> **Exercise instructions**
Extend the news text on the European Medicines Agency's booster shot advice, picking up right after its final sentence.

> **Text**
.....
The European Medicines Agency said that a booster shot of the Pfizer-BioNTech vaccine can be given to healthy adults.
The European Medicines Agency, the European Union’s main drug regulator, said on Monday that a booster shot of the Pfizer-BioNTech coronavirus …
The European Medicines Agency, the European Union’s main drug regulator, said on Monday that a booster shot of the Pfizer-BioNTech coronavirus vaccine can be given to healthy adults at least six months after the second dose.
The agency said that data showed antibody levels increased in adults aged 18 to 55 with normal immune systems who received a third dose of the vaccine. It is still assessing booster shots of the Moderna vaccine.
The agency also said that those with “severely weakened” immune systems can receive an extra dose of the Pfizer-BioNTech or Moderna vaccines as early as 28 days after the second dose. It is expected that an additional shot “would increase protection in at least some of the patients,” the agency said. The recommendation is based on studies showing that an extra dose of those vaccines could increase the ability to produce antibodies in organ transplant recipients.
.....
> **Extracted material**
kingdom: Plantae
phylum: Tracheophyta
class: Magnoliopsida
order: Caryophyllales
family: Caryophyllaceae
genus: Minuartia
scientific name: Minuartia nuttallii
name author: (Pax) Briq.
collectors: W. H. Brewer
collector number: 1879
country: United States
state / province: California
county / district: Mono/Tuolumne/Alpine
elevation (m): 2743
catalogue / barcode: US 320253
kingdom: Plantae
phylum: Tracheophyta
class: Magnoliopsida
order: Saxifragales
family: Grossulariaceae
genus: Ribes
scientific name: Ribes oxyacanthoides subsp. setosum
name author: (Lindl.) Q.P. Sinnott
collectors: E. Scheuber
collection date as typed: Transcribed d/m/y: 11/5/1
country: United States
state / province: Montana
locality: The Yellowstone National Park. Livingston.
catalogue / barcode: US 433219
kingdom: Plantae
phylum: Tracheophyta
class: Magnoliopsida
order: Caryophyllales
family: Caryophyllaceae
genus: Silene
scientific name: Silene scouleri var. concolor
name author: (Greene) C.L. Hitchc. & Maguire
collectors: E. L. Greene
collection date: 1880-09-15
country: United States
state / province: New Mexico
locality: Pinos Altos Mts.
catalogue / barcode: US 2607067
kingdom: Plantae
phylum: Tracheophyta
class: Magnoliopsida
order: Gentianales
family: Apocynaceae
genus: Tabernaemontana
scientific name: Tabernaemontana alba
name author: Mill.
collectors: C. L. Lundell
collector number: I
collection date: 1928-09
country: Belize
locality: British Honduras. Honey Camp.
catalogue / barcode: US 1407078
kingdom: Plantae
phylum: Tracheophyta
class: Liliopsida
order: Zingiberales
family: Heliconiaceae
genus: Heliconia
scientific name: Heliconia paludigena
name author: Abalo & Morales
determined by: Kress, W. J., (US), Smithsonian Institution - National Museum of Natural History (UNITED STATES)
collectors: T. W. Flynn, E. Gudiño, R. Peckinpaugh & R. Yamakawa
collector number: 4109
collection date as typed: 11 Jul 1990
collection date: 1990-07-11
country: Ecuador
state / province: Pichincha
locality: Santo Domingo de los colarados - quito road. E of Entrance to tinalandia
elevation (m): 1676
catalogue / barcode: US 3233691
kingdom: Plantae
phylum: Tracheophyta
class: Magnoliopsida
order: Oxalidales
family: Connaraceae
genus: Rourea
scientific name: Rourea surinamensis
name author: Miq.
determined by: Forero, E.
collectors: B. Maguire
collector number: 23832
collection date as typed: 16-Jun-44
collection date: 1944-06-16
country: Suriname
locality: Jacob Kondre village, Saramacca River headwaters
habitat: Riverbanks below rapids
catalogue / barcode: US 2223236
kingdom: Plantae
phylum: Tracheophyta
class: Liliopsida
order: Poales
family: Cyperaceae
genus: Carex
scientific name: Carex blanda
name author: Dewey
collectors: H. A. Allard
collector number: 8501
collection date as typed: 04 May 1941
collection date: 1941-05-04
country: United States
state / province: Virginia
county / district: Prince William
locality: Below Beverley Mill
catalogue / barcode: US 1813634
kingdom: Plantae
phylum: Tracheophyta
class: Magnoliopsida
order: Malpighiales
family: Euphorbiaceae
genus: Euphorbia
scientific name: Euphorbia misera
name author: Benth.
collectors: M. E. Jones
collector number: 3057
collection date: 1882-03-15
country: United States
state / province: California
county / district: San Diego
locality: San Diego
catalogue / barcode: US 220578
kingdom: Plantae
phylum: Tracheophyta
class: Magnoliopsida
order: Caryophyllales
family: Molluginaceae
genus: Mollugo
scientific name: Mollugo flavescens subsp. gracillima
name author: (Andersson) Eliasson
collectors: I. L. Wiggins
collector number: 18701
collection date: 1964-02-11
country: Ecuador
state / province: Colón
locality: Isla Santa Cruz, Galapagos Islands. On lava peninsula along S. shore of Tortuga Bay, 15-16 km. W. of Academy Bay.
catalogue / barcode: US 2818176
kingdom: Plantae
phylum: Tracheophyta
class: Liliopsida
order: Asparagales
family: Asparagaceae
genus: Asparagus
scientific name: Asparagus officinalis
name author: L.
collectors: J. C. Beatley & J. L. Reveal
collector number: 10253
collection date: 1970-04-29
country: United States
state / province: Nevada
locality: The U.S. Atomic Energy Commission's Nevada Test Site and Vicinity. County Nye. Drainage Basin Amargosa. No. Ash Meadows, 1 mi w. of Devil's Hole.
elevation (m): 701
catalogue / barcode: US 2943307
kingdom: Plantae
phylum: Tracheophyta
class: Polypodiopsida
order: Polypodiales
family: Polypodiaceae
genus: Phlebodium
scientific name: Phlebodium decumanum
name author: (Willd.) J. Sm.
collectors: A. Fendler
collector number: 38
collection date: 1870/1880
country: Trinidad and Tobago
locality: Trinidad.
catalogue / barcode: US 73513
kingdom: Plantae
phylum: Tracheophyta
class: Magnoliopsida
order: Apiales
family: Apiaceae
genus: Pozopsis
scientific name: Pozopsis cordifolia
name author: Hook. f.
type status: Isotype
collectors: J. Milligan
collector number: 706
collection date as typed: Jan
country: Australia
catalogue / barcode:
.....
> **Result of the task**
In the European Union, vaccination campaigns are a prerogative of national governments, and each of the 27 member nations can decide for themselves whether to give booster shots to all their adult residents. Some E.U. nations, such as France, Germany and Belgium, started giving extra doses to older people and those with weakened immune systems last month, while the Czech Republic and Hungary opened this possibility to all adults.
Although the European Union has one of the highest vaccination rates in the world, with over 73 percent of adults fully inoculated, there is no coronavirus vaccine authorized yet for children. The European Center for Disease Prevention and Control warned last week that the average level of vaccination across the bloc is not sufficient to halt the virus from spreading if governments relax Covid-19 restrictions.
The agency said it was carefully monitoring “very rare” side effects of a booster shot, such as inflammatory heart conditions, but that for the moment the risk is not yet known.
The decisions of wealthier nations to administer booster shots while the rest of the world remains largely unvaccinated have raised alarm among health experts. In early August, Dr. Tedros Adhanom Ghebreyesus, the director general of the World Health Organization, called for a moratorium on coronavirus vaccine booster shots for people who are not immunocompromised until the end of September.